The Intervenors next argue that the FCC’s interpretation of “called party” exposes callers to an unworkable and unavoidable risk of liability due to the prevalence of reassigned numbers. Id. at 12-13, 15 (“In the end, there is nothing a caller can do to ensure that the consent it obtained is still valid at the time the call is made.”). They also note that a one-call safe harbor provision does not solve that problem because “one call – especially a call that is not answered or where the recipient refuses to inform the call of the mistake – cannot result in the caller obtaining ‘constructive knowledge’ of the number’s reassignment when that call is not answered or where the recipient refuses to inform the caller of the mistake.” Id. at 16.
Finally, the Intervenors contend that the FCC’s brief does not genuinely address the burdens placed on businesses by consumers being allowed to revoke consent by “any reasonable means” instead of through a uniform revocation process. Id. at 17.
Rite Aid Hdqrtrs. Corp.’s Reply
Rite Aid begins by emphasizing that the FCC has “bent a generic call statute to impose a confusing patchwork of regulations on healthcare communications that are protected and promoted by federal law and policy to the detriment of providers, patients, and public health.” Rite Aid’s Br. at 1. Rite Aid challenges the FCC’s contention that “it is free under the TCPA to layer additional regulations on communications regulated under HIPAA . . . . [since] HIPAA strikes a careful balance between the privacy needs of patients and ensuring the flow of information necessary to promote high quality healthcare and protect the public’s health and well-being.” Id. at 1-2. Under HIPAA, “[c]overed entities (which include retail pharmacies) may undertake a host of health-related communications without authorization because they are not ‘marketing’ – and there not ‘telemarketing’ when made by phone[,] . . . [b]ut the Commission restricted these communications to wireless lines to those that are ‘exigent’ and serve a ‘healthcare-treatment purpose[]’” without defining either of these critical terms. Id. at 3.

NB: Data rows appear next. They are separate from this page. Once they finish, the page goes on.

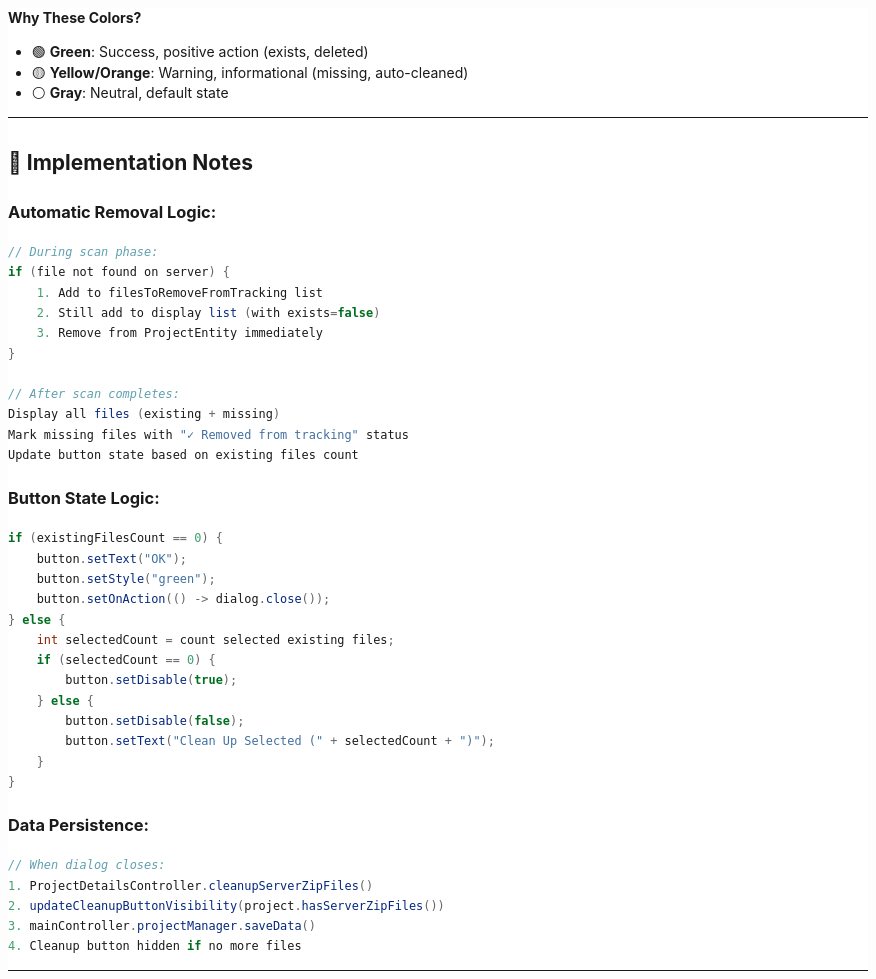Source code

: **Why These Colors?**
- 🟢 **Green**: Success, positive action (exists, deleted)
- 🟡 **Yellow/Orange**: Warning, informational (missing, auto-cleaned)
- ⚪ **Gray**: Neutral, default state

---

## 📝 **Implementation Notes**

### **Automatic Removal Logic:**
```java
// During scan phase:
if (file not found on server) {
    1. Add to filesToRemoveFromTracking list
    2. Still add to display list (with exists=false)
    3. Remove from ProjectEntity immediately
}

// After scan completes:
Display all files (existing + missing)
Mark missing files with "✓ Removed from tracking" status
Update button state based on existing files count
```

### **Button State Logic:**
```java
if (existingFilesCount == 0) {
    button.setText("OK");
    button.setStyle("green");
    button.setOnAction(() -> dialog.close());
} else {
    int selectedCount = count selected existing files;
    if (selectedCount == 0) {
        button.setDisable(true);
    } else {
        button.setDisable(false);
        button.setText("Clean Up Selected (" + selectedCount + ")");
    }
}
```

### **Data Persistence:**
```java
// When dialog closes:
1. ProjectDetailsController.cleanupServerZipFiles()
2. updateCleanupButtonVisibility(project.hasServerZipFiles())
3. mainController.projectManager.saveData()
4. Cleanup button hidden if no more files
```

---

In doing so, the FCC “never explained why all HIPAA-protected communications are not ‘healthcare-treatment purpose’ calls and not ‘telemarketing’ or why such communications to wireline and wireless numbers should be regulated differently.” Id. at 6. Nor can it, as “[t]hese critical conclusions find no support in the Commission’s expert judgment, the record, the TCPA, its own policy pronouncements, or common sense.” Id.
Next Steps in the Appeal
The parties’ joint appendix is due on February 19th and final briefs are due on February 24th. The date for oral argument has yet to be scheduled. We will continue to monitor the docket and report on any significant developments.